**Information shown:**
* * * *

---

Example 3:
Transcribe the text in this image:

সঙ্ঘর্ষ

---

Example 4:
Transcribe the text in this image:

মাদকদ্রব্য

* * * *

Please transcribe all of the records, keeping every line exactly as it is.

---

Example 3:
Transcribe the text in this image:

সঙ্ঘর্ষ

---

Example 4:
Transcribe the text in this image:

মাদকদ্রব্য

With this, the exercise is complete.